[Seitenauszug]

Wunschlos glücklich mit 100 Jahren

Mit Zufriedenheit, innerer Ruhe und Gottvertrauen

Wenn man Maria Bremerich aus Kirchrarbach sieht und weiß, dass sie gerade einen runden Geburtstag begehen durfte, denkt man ganz bestimmt nicht, dass es ein dreistelliger war. Mit hundert Jahren so auszusehen und auch noch gut auf beiden Beinen zu stehen, das ist ein Segen.

„Sie hat immer die Ruhe bewahrt und ich habe sie nie hektisch gesehen – darum ist sie so alt geworden“, sagt ihre Tochter Marga mit Überzeugung. Aufgewachsen in Immenhausen am Hennesee, wuchs Maria Bremerich zusammen mit vier Geschwistern auf einem kleinen landwirtschaftlich betriebenen Hof auf. „Als Kinder mussten wir jeden Tag etwa zehn Kilometer zur Schule und zurück laufen, über den Köppekopp nach Meschede – im Winter durch tiefen Schnee und über Eis, mit Laternen ausgestattet.“ Nach der Schule mussten die Kinder auf dem elterlichen Hof mit anpacken, wie das früher üblich war. „Mein Vater verlangte das“, sagt die Jubilarin, die eigentlich andere Pläne hatte.

[/Seitenauszug]
[Quellenmaterial]

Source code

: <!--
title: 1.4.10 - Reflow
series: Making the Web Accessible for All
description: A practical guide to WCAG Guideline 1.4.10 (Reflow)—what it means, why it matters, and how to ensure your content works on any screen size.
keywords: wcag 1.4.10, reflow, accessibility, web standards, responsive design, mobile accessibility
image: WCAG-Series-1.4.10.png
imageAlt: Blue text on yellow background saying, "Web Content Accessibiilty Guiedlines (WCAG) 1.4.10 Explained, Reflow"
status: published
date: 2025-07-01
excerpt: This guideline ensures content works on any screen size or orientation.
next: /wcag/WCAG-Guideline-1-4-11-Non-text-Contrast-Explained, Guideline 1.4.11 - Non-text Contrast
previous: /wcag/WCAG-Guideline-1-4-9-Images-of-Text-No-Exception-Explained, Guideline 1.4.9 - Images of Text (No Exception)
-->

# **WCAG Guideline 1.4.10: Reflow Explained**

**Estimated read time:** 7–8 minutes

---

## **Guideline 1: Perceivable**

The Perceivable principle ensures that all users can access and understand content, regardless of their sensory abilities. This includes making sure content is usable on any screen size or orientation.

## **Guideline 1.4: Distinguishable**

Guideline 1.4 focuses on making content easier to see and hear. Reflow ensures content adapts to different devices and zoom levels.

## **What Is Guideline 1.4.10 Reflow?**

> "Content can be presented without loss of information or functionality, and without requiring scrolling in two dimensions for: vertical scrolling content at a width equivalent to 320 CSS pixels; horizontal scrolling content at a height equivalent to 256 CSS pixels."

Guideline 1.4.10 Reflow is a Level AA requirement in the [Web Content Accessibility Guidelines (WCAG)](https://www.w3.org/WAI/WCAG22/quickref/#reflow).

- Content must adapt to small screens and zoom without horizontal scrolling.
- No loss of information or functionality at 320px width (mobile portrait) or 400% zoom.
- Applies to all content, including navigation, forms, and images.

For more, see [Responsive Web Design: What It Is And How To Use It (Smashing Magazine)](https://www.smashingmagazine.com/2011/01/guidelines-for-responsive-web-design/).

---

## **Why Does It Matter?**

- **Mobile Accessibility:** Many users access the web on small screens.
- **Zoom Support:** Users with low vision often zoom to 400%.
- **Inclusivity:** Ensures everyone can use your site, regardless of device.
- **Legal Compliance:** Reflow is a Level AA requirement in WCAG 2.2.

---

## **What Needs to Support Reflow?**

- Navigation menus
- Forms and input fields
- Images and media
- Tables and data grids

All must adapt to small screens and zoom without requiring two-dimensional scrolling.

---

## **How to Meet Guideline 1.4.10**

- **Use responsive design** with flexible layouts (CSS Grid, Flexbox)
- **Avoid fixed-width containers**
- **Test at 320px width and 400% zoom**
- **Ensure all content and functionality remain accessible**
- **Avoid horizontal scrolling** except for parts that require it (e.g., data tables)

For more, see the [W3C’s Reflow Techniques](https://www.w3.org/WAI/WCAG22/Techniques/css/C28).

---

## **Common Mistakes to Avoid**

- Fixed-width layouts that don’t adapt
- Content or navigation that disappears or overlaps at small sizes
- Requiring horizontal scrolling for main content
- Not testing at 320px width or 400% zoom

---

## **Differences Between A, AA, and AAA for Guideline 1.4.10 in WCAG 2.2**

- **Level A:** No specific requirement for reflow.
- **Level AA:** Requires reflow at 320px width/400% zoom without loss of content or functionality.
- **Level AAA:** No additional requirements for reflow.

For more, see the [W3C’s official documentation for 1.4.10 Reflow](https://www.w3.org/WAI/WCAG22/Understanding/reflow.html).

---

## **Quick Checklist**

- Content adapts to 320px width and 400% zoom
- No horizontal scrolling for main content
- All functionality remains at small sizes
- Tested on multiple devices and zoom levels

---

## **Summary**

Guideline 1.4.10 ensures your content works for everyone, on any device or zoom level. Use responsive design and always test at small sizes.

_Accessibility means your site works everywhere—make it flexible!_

[/Quellenmaterial]
[Quellenmaterial]

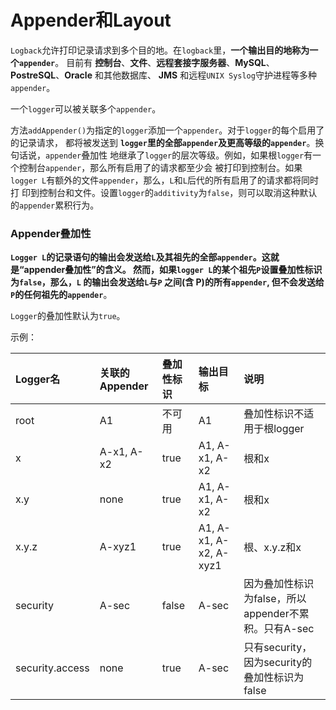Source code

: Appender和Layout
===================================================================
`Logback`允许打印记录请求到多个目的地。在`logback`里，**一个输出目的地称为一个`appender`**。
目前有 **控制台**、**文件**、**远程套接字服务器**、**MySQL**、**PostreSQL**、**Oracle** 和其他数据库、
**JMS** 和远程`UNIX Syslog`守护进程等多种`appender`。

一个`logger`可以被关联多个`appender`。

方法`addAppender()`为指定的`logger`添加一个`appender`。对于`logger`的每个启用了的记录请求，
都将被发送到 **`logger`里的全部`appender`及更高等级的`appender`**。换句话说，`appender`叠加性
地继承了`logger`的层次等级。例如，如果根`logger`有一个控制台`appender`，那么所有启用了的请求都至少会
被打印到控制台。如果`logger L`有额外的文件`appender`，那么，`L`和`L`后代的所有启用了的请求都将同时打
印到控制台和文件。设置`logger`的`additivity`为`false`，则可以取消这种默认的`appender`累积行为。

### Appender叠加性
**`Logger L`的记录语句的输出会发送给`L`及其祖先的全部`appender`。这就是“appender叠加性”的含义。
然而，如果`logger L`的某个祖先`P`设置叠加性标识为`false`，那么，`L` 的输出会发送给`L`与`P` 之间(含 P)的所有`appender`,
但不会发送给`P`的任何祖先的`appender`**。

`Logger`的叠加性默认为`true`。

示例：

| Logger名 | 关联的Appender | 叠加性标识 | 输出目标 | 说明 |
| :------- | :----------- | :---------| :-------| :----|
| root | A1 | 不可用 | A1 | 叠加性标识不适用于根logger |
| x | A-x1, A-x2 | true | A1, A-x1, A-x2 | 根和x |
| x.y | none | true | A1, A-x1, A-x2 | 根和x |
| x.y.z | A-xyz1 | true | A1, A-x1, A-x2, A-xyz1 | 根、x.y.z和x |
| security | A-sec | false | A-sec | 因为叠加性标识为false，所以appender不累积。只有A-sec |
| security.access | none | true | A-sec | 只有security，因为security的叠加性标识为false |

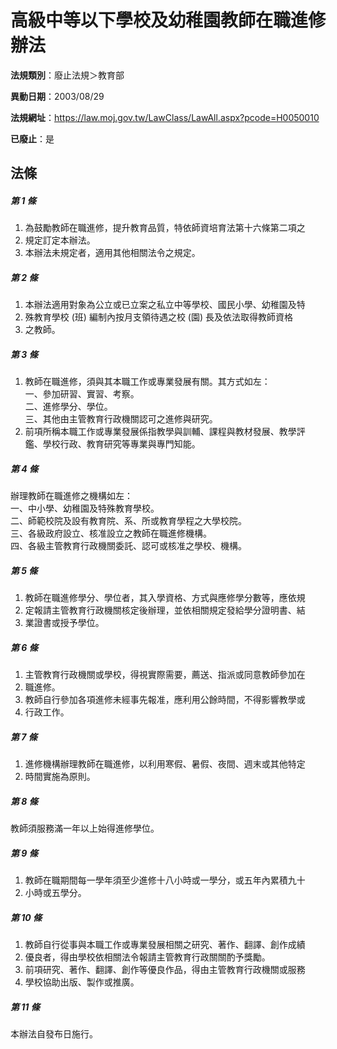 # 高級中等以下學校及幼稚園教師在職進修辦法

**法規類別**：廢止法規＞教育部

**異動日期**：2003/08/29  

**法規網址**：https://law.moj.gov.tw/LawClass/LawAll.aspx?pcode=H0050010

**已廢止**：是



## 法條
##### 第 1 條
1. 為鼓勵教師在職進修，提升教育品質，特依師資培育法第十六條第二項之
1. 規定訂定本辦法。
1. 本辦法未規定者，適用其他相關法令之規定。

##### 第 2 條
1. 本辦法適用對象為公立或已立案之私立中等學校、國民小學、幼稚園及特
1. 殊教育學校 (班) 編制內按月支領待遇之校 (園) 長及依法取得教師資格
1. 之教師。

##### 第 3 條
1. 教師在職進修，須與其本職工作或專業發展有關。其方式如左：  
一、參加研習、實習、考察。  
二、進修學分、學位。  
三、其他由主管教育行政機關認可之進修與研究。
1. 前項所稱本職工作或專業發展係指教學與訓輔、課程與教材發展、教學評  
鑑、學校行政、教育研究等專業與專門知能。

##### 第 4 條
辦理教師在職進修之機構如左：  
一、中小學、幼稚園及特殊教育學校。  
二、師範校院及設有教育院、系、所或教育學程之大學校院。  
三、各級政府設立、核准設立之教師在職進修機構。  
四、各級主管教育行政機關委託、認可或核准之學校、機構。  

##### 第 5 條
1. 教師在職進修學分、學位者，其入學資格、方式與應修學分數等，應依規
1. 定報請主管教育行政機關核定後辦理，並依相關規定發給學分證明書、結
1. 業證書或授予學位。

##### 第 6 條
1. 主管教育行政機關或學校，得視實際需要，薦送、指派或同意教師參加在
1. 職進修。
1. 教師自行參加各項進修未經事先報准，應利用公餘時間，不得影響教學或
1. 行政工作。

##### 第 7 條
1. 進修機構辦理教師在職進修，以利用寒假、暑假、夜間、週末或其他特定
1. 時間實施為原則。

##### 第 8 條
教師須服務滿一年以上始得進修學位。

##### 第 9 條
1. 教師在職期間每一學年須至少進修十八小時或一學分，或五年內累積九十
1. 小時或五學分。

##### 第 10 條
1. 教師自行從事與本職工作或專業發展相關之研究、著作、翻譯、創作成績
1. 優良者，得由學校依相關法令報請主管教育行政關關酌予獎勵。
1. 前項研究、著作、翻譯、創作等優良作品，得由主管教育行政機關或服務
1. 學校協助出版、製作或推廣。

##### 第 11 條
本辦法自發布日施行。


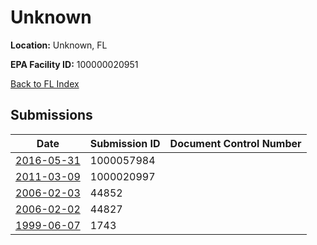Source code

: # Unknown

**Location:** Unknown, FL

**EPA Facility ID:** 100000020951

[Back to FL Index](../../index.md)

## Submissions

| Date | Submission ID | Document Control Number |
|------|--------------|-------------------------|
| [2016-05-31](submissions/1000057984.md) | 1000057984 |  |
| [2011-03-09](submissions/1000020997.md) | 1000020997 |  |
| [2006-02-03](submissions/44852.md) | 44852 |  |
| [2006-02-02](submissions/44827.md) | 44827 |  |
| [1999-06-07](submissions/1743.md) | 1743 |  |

[/Quellenmaterial]

→ **Aufgabenstellung**
1 > Gib aus dem Text über Maria Bremerich wortgetreu alles von „Wunschlos glücklich mit“ bis hinunter zu „ist ein Segen.“ wieder.
2 > Mit wie vielen Geschwistern wuchs Maria Bremerich laut dem Text über sie auf?
Die Datensätze werden hier nicht gebraucht.

→ **Lösungen pro Aufgabe**
1 >
Wunschlos glücklich mit 100 Jahren

Mit Zufriedenheit, innerer Ruhe und Gottvertrauen

Wenn man Maria Bremerich aus Kirchrarbach sieht und weiß, dass sie gerade einen runden Geburtstag begehen durfte, denkt man ganz bestimmt nicht, dass es ein dreistelliger war. Mit hundert Jahren so auszusehen und auch noch gut auf beiden Beinen zu stehen, das ist ein Segen.

2 > Mit vier Geschwistern.